Politics

Rio de Janeiro lifts mask mandate for open-air activities

By María Angelica Troncoso

Rio de Janeiro, Oct 27 (EFE).- Rio de Janeiro, Brazil’s most iconic city, has got the jump on the country’s other big cities and starting Wednesday will no longer demand that people wear facemasks during open-air activities to prevent the spread of Covid-19, a measure that will also take effect in Brazil starting next week.

The decision was announced Tuesday evening by Rio’s mayor, Eduardo Paes, after the Rio de Janeiro state Legislative Assembly approved lifting the mask requirement for all municipalities in the region and the municipal scientific committee confirmed that doing so would be safe now that 65 percent of Rio residents have been fully vaccinated against the sometimes deadly disease.

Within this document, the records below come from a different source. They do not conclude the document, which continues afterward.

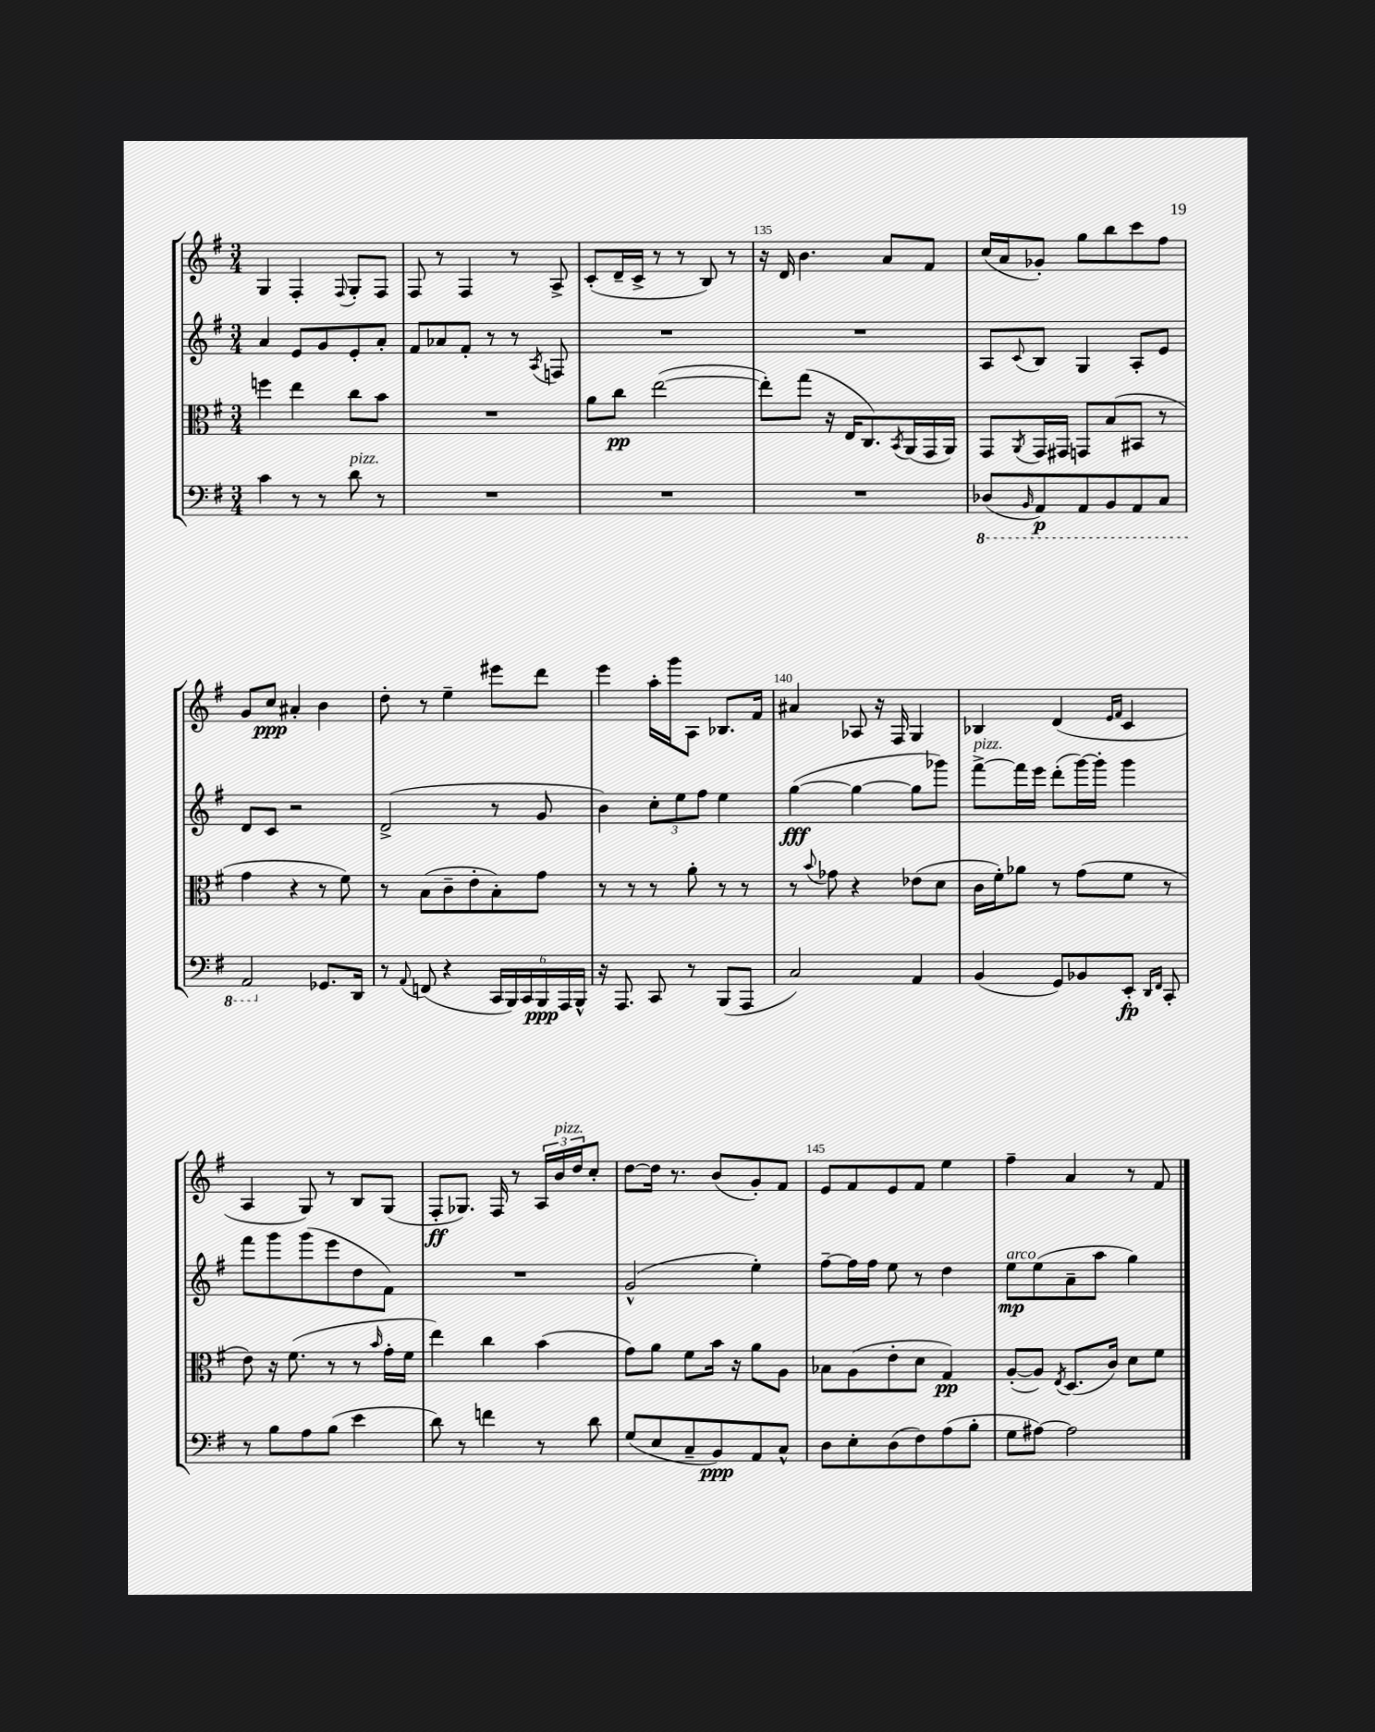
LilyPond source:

<<
\new StaffGroup <<
\new Staff = "s0" {
    \clef treble \key g \major \numericTimeSignature \time 3/4
    g4 fis4-. \appoggiatura { fis8 } g8-. fis8 |
    fis8 r8 fis4 r8 a8-> |
    c'8-.( d'16-- c'16-> r8 r8 b8) r8 |
    r16 d'16 b'4. a'8 fis'8 |
    c''16( a'16 ges'8-.) g''8 b''8 c'''8 fis''8 |
    g'8 c''8\ppp ais'4-. b'4 |
    d''8-. r8 e''4-- eis'''8 d'''8 |
    e'''4 a''16-. g'''16 a8 bes8. fis'16 |
    ais'4 aes8 r16 fis16 g4 |
    bes4 d'4( \grace { e'16 fis'16 } c'4 |
    a4 g8) r8 b8 g8( |
    fis8-.\ff ges8.) fis16 r8 \tuplet 3/2 { a16 b'16^\markup { \italic "pizz." } d''16 } c''8-. |
    d''8~ d''16 r8. b'8( g'8-.) fis'8 |
    e'8 fis'8 e'8 fis'8 e''4 |
    fis''4-- a'4 r8 fis'8 \bar "|." |
}
\new Staff = "s1" {
    \clef treble \key g \major \numericTimeSignature \time 3/4
    a'4 e'8 g'8 e'8-. a'8-. |
    fis'8 aes'8 fis'8-. r8 r8 \acciaccatura { a8 } f8 |
    R2. |
    R2. |
    a8 \appoggiatura { c'8 } b8 g4 a8-. e'8 |
    d'8 c'8 r2 |
    d'2->( r8 g'8 |
    b'4) \tuplet 3/2 { c''8-. e''8 fis''8 } e''4 |
    g''4~\fff( g''4~ g''8 ges'''8) |
    fis'''8~->^\markup { \italic "pizz." } fis'''16 e'''16 d'''8-.( g'''16~) g'''16-. g'''4 |
    fis'''8 g'''8 g'''8( e'''8 d''8 fis'8) |
    R2. |
    g'2-^( e''4-.) |
    fis''8~-- fis''16 fis''16 e''8 r8 d''4 |
    e''8\mp^\markup { \italic "arco" } e''8( a'8-- a''8 g''4) \bar "|." |
}
\new Staff = "s2" {
    \clef alto \key g \major \numericTimeSignature \time 3/4
    f''4 e''4 c''8 b'8 |
    R2. |
    a'8 c''8\pp e''2~( |
    e''8-.) g''8( r16 e16 c8.) \acciaccatura { b,8 } a,16( g,16 a,16) |
    g,8 \acciaccatura { a,8 } g,16 gis,16 g,8 b8( bis,8 r8 |
    g'4 r4 r8 fis'8) |
    r8 b8( c'8-- e'8-. b8-.) g'8 |
    r8 r8 r8 a'8-. r8 r8 |
    r8 \appoggiatura { b'8 } ges'8 r4 ees'8( d'8 |
    c'16 fis'16-.) aes'8 r8 g'8( fis'8 r8 |
    e'8) r16 fis'8.( r8 r8 \grace { b'16 } g'16-. fis'16 |
    e''4) c''4 b'4( |
    g'8) a'8 fis'8 b'16 r16 a'8 a8 |
    bes8 a8( e'8-. d'8 g4\pp) |
    a8~-.( a8) \acciaccatura { e8 } d8.( c'16) d'8 fis'8 \bar "|." |
}
\new Staff = "s3" {
    \clef bass \key g \major \numericTimeSignature \time 3/4
    c'4 r8 r8 d'8^\markup { \italic "pizz." } r8 |
    R2. |
    R2. |
    R2. |
    \ottava #-1 des,8( \grace { b,,16 } a,,8\p) a,,8 b,,8 a,,8 c,8 |
    a,,2 \ottava #0 ges,8. d,16 |
    r8 \appoggiatura { a,8 } f,8( r4 \tuplet 6/4 { c,16 b,,16) c,16 b,,16\ppp a,,16 b,,16-^ } |
    r16 a,,8. c,8 r8 b,,8( a,,8 |
    c2) a,4 |
    b,4( g,8) bes,8 e,8-.\fp \grace { d,16 fis,16 } c,8-. |
    r8 b8 a8 b8( e'4 |
    d'8) r8 f'4 r8 d'8 |
    g8( e8 c8-- b,8\ppp) a,8 c8-^ |
    d8 e8-. d8( fis8) a8( b8-. |
    g8 ais8~) ais2 \bar "|." |
}
>>
>>
\layout { \context { \Score currentBarNumber = #132 \override BarNumber.break-visibility = ##(#f #t #t) barNumberVisibility = #(every-nth-bar-number-visible 5) } }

The decree published on Wednesday by the City Hall makes the use of facemasks optional at open-air sites but retains the obligation for people to use them in closed venues and on public transportation, although the measure will only become effective on Thursday, when Rio de Janeiro Gov. Carlos Castro will approve and publish the plan approved by the state legislature.

“We’re moving toward 70 percent (of the public) vaccinated with the second dose, besides having 99 percent of the population (above age 12) with the first one, which makes us one of the cities with one of the highest levels of vaccination in the world,” the mayor said in a video posted on the social networks.

“There’s no doubt that we’re overcoming the pandemic,” he added.

Despite the decision by City Hall, Rio residents are still displaying reluctance to go out on the street without masks and some have said on the social networks that they will only dispense with their facemasks when the pandemic is completely over.

With the removal of the open-air mask requirement, the City Hall also lifted the ban on discotheques and nightclubs, which will once again be able to open their doors at 50 pecent capacity and under the condition that customers verify that they are fully immunized.

The measure adopted by Rio will also go into effect in Brasilia starting on Nov. 3 and in Sao Paulo, Brazil’s most populous city with some 12 million esidents, local authorities are expected to make a similar decision on the matter in mid-November.

Other state capitals in Brazil have not yet specified when they will make using facemasks for open-air activities optional.

Rio’s move has been applauded by local residents but many experts say that it is premature.

“Although the municipality of Rio de Janeiro has a little more tan 65 percent of its population vaccinated, we can’t guarantee that it’s a sufficiently large number to block the circulation of the virus,” Rafael Guimaraes, a researcher with the Oswaldo Cruz Foundation’s (Fiocruz) Covid Observatory, told EFE.

He acknowledged the “substantial” reduction in serious and fatal cases of Covid in Rio thanks to the vaccination campaign, but he said that the mask decision was “mistaken” because the spread of the virus will only be brought under control when 80 percent of the population has been fully immunized.

Guimaraes said that the spread of the virus is not being stopped only by immunization and other measures such as the use of facemasks are still needed, and he noted that England, which with less than 60 percent of its population fully vaccinated dispensed with masks in July, is now registering a new spike in infections with an average of 45,000 newly detected cases cropping up each day.

Rio Health Secretary Daniel Soranz defends the local authorities’ decision though, saying that the city has seen nine consecutive weeks of declining case loads with just 2 percent of hospital beds now being occupied by Covid patients and with the “lowest” transmission rate since the start of the pandemic in early 2020.

Rio de Janeiro is hoping to have everyone over age 12 fully vaccinated in November so that it can guarantee that “Reveillon,” the traditional year-end celebration, can go forward, thus opening the way for Carnival to be held in 2022 and tourism – the city’s main source of revenue – to pull itself out of the doldrums.